Labeled box listing:
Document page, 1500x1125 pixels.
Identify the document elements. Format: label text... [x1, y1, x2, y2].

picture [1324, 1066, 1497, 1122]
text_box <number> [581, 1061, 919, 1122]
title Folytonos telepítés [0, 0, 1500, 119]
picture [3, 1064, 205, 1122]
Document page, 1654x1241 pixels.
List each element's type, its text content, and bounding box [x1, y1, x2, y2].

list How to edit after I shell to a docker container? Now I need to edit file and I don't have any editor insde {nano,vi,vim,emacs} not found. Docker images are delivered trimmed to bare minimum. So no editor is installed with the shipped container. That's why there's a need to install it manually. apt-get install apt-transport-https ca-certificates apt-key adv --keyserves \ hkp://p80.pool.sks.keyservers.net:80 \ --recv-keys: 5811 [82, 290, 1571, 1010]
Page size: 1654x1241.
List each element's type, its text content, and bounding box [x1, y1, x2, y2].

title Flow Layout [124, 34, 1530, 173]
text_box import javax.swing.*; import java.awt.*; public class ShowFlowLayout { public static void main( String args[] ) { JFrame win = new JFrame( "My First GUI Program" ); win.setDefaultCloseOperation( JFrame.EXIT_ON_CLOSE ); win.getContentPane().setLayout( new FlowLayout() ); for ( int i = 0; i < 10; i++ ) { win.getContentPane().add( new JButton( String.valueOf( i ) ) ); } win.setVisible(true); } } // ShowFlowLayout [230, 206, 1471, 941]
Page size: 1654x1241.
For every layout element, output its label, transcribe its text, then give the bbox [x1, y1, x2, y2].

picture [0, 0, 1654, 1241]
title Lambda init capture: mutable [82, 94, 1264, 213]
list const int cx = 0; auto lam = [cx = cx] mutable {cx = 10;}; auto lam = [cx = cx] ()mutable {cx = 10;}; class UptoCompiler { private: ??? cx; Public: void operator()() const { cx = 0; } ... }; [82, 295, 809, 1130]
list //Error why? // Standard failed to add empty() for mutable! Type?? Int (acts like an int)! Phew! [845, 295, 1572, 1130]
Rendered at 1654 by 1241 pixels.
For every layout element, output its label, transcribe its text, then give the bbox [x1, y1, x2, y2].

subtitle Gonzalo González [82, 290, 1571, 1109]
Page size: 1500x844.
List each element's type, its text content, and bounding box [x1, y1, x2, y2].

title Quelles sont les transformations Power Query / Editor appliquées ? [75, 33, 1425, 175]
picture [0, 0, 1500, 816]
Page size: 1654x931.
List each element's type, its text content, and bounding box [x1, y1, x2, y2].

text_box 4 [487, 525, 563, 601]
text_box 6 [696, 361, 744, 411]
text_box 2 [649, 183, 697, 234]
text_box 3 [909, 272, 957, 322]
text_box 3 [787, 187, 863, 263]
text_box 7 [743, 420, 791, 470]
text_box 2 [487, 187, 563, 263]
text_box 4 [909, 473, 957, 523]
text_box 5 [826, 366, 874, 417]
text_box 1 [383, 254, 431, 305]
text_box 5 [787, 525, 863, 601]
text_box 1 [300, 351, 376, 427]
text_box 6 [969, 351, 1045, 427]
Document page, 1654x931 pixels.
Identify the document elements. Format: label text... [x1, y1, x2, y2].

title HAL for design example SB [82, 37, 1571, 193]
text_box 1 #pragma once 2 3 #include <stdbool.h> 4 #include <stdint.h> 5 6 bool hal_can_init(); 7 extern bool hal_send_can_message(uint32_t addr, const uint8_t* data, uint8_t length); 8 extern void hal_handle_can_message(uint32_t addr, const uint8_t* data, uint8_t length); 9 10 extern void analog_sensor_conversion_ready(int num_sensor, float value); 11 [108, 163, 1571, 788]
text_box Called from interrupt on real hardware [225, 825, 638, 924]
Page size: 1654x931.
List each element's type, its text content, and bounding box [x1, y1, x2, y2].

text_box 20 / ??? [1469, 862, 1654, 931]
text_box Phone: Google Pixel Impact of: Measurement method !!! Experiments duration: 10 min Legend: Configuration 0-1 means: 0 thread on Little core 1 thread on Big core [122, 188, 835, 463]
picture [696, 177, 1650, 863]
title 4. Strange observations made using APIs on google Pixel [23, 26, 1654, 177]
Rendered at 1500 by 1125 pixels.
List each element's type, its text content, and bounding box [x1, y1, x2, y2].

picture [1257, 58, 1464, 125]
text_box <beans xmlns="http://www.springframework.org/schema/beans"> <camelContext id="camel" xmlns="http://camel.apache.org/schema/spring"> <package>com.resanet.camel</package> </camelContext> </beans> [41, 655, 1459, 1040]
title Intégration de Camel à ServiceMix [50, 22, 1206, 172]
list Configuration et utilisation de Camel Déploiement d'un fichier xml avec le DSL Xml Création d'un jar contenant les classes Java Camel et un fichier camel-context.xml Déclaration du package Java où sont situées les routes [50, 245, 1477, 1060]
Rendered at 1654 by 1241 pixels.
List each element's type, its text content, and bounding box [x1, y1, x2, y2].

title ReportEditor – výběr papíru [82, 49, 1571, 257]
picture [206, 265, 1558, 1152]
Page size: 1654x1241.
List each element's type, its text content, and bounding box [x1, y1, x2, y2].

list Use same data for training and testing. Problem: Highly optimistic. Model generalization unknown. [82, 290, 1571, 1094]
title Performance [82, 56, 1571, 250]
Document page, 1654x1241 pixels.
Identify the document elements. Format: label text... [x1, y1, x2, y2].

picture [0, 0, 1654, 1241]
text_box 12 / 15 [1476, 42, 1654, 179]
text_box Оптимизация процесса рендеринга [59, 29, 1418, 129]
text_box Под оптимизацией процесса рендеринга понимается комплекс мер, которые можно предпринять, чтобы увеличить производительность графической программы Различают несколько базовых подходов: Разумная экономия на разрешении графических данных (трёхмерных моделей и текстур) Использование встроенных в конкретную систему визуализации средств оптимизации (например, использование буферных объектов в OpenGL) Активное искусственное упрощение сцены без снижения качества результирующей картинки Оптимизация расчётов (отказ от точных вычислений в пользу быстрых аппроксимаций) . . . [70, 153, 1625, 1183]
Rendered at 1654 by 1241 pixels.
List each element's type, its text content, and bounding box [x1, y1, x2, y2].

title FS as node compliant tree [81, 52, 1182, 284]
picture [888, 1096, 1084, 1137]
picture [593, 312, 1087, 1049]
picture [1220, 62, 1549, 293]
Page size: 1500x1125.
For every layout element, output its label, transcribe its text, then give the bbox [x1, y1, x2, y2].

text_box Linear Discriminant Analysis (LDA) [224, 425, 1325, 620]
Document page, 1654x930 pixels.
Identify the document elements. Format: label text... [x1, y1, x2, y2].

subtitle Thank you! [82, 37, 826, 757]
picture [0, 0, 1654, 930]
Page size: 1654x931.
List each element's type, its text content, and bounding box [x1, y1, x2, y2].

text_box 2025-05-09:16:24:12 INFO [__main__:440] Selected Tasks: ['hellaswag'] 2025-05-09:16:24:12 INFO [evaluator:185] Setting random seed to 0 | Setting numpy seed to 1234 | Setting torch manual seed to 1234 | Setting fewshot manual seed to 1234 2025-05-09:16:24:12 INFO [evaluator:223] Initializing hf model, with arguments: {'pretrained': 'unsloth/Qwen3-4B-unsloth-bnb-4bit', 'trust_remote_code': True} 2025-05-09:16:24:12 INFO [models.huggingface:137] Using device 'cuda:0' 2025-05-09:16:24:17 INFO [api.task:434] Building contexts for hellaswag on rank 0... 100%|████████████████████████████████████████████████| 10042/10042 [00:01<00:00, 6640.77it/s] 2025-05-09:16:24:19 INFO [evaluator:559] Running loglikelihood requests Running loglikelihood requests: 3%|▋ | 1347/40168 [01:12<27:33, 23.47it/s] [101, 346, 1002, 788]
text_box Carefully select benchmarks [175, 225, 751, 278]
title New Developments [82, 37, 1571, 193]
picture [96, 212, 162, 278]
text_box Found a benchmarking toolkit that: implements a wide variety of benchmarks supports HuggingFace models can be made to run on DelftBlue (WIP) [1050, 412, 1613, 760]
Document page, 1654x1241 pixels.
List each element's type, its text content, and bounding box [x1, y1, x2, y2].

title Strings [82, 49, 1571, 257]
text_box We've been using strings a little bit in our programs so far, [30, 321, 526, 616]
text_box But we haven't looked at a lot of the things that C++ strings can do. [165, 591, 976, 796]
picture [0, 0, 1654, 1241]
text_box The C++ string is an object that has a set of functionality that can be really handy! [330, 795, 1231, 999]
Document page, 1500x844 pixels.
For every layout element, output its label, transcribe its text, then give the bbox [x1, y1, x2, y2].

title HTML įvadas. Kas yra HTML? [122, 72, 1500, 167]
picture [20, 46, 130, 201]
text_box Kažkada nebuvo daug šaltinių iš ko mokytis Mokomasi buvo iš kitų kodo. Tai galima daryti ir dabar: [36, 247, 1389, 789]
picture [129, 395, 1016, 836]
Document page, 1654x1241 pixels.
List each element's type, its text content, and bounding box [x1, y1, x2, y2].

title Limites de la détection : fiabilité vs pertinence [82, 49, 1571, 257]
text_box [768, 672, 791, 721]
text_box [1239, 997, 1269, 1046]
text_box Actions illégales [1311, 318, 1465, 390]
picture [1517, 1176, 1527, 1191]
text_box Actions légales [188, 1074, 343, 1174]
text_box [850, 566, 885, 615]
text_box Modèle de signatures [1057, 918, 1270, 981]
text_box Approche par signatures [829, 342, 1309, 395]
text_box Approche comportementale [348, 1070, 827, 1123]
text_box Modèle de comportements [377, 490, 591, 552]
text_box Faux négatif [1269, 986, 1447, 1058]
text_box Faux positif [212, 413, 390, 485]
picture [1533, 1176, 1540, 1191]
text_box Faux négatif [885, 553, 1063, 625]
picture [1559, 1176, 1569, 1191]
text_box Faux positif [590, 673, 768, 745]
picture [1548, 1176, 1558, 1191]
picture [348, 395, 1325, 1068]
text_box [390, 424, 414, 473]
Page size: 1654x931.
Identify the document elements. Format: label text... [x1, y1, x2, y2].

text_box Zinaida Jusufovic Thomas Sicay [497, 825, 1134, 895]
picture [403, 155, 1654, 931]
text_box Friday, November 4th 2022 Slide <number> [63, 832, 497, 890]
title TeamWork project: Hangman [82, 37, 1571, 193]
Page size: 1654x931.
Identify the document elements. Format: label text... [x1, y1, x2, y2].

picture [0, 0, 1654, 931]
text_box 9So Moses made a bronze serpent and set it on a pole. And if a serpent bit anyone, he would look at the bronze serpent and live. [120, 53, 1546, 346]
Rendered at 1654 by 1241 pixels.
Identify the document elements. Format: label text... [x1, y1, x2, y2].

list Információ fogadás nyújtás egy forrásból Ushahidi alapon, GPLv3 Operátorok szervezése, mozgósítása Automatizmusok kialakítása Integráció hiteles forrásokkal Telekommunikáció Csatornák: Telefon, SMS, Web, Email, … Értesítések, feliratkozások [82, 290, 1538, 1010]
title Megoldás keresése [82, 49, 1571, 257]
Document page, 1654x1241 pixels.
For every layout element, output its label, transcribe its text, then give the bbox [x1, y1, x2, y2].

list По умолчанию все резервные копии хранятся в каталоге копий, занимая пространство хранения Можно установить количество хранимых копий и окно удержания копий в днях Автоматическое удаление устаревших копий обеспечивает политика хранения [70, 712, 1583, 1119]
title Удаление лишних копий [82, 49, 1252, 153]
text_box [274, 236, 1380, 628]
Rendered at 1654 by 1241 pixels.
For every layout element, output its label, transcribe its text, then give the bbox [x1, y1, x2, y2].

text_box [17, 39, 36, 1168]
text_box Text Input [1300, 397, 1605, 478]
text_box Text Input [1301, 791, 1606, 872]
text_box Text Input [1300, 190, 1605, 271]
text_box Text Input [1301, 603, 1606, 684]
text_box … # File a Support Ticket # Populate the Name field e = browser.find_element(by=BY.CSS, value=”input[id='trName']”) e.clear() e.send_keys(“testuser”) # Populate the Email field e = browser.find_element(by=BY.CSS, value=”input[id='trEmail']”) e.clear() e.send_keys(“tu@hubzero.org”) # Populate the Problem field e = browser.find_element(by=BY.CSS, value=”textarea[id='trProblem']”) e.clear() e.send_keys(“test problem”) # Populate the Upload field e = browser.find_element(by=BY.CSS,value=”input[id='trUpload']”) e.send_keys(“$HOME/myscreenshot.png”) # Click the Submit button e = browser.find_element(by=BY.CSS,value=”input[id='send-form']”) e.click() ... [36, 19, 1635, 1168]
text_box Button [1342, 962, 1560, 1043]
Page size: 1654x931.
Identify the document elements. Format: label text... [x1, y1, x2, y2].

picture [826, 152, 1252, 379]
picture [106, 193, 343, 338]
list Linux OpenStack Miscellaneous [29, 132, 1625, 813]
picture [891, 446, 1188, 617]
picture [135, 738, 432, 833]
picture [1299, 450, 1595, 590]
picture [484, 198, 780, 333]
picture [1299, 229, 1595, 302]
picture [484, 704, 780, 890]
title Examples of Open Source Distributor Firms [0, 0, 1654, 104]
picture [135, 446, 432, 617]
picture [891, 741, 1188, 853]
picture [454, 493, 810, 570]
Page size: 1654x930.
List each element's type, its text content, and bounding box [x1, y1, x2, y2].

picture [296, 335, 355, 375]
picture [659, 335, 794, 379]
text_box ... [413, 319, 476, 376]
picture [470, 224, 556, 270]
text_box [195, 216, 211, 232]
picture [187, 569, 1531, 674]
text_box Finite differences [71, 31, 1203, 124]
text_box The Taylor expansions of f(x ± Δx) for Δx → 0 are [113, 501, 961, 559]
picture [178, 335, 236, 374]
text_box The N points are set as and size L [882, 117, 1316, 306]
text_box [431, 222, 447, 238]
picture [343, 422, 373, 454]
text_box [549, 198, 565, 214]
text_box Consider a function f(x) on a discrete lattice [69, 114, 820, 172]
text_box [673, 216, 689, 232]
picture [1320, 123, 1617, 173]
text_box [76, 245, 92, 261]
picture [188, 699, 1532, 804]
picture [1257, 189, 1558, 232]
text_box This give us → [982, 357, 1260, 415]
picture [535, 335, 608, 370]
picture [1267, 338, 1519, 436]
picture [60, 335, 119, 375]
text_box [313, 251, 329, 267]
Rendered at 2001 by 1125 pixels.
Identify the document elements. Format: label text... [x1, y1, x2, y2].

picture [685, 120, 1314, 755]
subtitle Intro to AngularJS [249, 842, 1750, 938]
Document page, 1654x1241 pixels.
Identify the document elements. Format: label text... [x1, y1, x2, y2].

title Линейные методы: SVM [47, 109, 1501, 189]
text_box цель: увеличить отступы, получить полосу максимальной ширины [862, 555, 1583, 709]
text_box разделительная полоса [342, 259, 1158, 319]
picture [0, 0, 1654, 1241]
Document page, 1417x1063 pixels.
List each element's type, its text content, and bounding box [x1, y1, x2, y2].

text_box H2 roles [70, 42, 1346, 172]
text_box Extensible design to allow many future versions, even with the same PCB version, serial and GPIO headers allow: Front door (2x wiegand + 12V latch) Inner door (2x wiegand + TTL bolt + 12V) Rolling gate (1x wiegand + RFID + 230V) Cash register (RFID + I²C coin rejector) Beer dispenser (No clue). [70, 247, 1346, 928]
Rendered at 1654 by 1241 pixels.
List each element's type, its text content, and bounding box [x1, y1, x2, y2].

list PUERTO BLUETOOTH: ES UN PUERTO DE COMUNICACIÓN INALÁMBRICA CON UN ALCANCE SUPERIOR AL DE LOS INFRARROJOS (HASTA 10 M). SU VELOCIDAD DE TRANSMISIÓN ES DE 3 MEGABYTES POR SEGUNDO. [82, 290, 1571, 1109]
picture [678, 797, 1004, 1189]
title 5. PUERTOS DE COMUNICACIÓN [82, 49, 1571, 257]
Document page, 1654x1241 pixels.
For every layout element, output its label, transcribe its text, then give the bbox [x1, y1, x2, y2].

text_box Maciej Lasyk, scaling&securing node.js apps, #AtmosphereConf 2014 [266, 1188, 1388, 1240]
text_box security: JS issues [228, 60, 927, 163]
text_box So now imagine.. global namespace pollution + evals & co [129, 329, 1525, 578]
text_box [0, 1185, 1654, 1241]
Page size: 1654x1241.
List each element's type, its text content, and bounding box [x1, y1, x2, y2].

Given instruction:
Reproduce the listing above verbatim, starting at its first line and ending at the line that contains "picture [3, 1064, 205, 1122]", with both of those lines included.

Exercise response:
Document page, 1500x1125 pixels.
Identify the document elements. Format: label text... [x1, y1, x2, y2].

picture [1324, 1066, 1497, 1122]
text_box <number> [581, 1061, 919, 1122]
title Folytonos telepítés [0, 0, 1500, 119]
picture [3, 1064, 205, 1122]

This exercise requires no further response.